Zapatero a sus zapatos

El hombre arrastra sus pies sobre la acera que bordea los restos del Instituto Nacional de Hábitad y Vivienda (Inavi) —hoy sólo un caparazón tiznado y vacío—. La mezcla de olor a fuego extinto y excremento ambienta toda la manzana, que mira por un costado los edificios viejos del complejo Torres del Saladillo mientras su otra cara mira, de reojo, la fachada de la Basílica Nuestra Señora de Chiquinquirá.

El olor corta el oxígeno a quién por obligación ocupa la cuadra: dos cafeseros, un zapatero, una muchacha vendiendo caramelos, el juguero y las personas que en ese momento transitan o esperan el transporte, todos ellos, en medio del ir y venir, se reparten en la cara la misma mueca de asco producto del tufo a humo y mierda que transpira el difunto edificio, hoy, convertido en una letrina improvisada.

Pasado un rato algunas personas hablan frente a la cámara olvidando el temor natural que provoca la lente cuando apunta a la cara. Después de cuatro o cinco testimonios, un sonido de zapatas que se arrastran frena de golpe, a un costado, y una voz gastada alcanza a esbozar una frase: «necesito una ayuda».

El hombre se hizo de un rostro, mientras acomoda su gorra Douglas Ramón Rivero cuenta, entre dientes, «no es limosna lo que quiero», su mano vuelve a la gorra antes de explicar que tampoco «comida, porque la comida se gana, no se pide». Así, a sus 68 años pide ayuda para que le sea retirada la sonda que, durante los últimos meses, lo acompaña día y noche.

Levantó su franela y dejó ver la bolsa trasparente, mitad orina, mitad sangre, producto de la inflamación de su próstata enferma y sin tratamiento.

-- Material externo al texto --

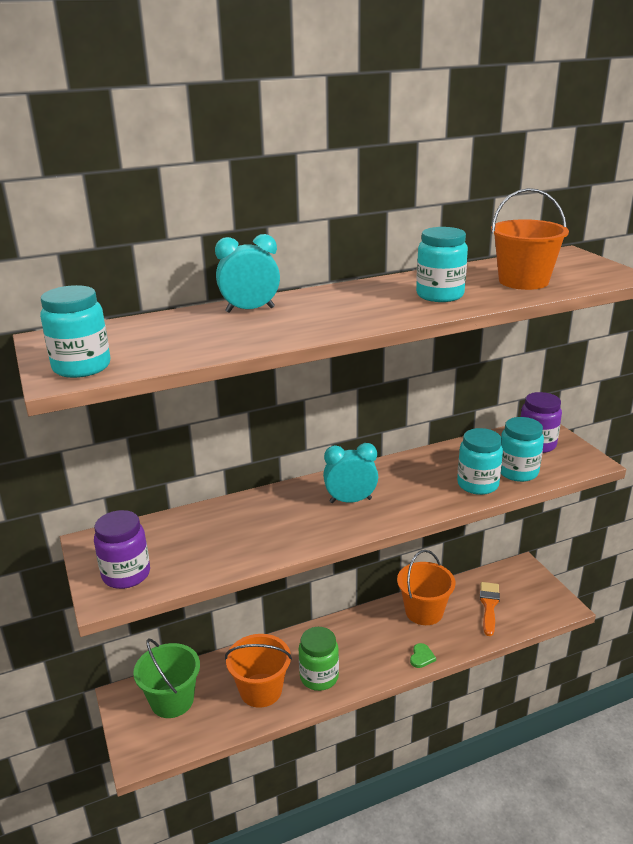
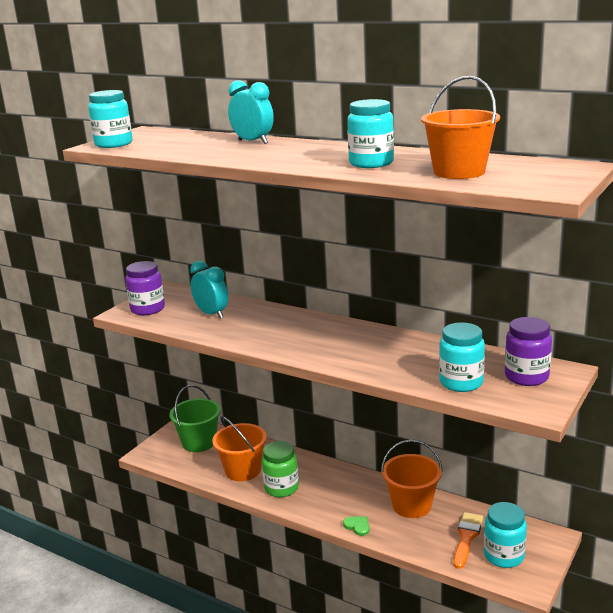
camera: 55 degrees right, 5 degrees down
(350, 501) = (314, 337): turquoise clock -> turquoise clock (211, 314)
(421, 657) = (357, 526): green heart -> green heart turned 120 degrees counterclockwise
(477, 484) = (412, 373): turquoise jar -> turquoise jar (504, 556)
(489, 605) = (467, 537): orange brush -> orange brush turned 45 degrees counterclockwise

Logra disimular el paquete entre la pretina del pantalón —unas tallas más grandes que su cintura— y una corre negra. Aprieta sus manos mientras cuenta que a pesar de los años y la enfermedad sus manos siguen adelante.

Relata su labor diaria que durante los últimos treinta y tres años se resume bajo los «Sansones» de la Plaza Baralt de Maracaibo. Un par de horas bajo el resguardo de los colosos de piedra le son suficiente a Douglas para comprar un poco de yuca o auyama para sustentar ese día. «Llego a las ocho de la mañana» y mientras a los gritos se ofrece café y cigarros. Su cepillo tiznado, un trapo desecho y sus dedos huesudos se alistan a la espera de todo el zapato viejo y empolvado que esté necesitando una lustrada.

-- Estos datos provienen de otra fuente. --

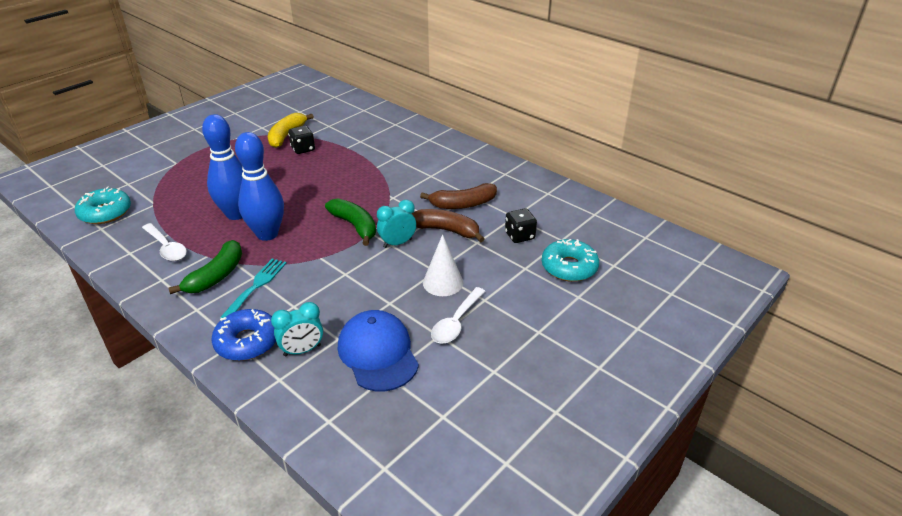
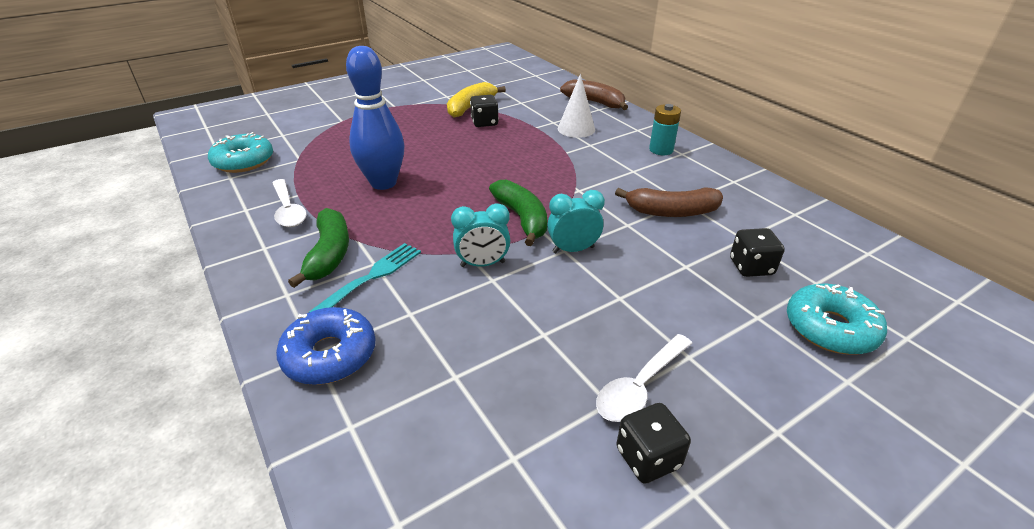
camera: 15 degrees right, 0 degrees up
(216, 276) = (329, 254): green banana -> green banana turned 45 degrees counterclockwise
(267, 234) = (410, 212): blue bowling pin -> none
(302, 350) = (399, 385): turquoise clock -> turquoise clock (482, 264)
(378, 353) = (508, 415): blue cap -> none
(443, 282) = (628, 317): white cone -> white cone (576, 129)
(446, 230) = (644, 243): brown banana -> brown banana (595, 102)
(449, 155) = (661, 150): none -> turquoise battery
(466, 359) = (648, 458): none -> black dice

No todos los refranes son verídicos

Mientras sus manos parten y reparten, no son ellas quienes reciben la mejor parte. Su trabajo, ese de las últimas tres décadas no se mide por la calidad o el esfuerzo con que limpia cada zapato. Más que el pago por un servicio prestado Douglas Ramón recibe la colaboración de cada cliente que llega hasta él. Además «Sin efectivo en la calle es difícil conseguir una buena paga» lo que lo obliga a trabajar más por una limosna que por un salario.

Entre tres mil y cinco mil bolívares es lo que gana por cada lustrada de zapatos pero quién se acerca al negocio improvisado bajo los «Sansones» de la Plaza Baralt de Maracaibo, descubrirá, que a pesar de las dificultades, la vida se resume entre los que caen y los que no se dejan caer.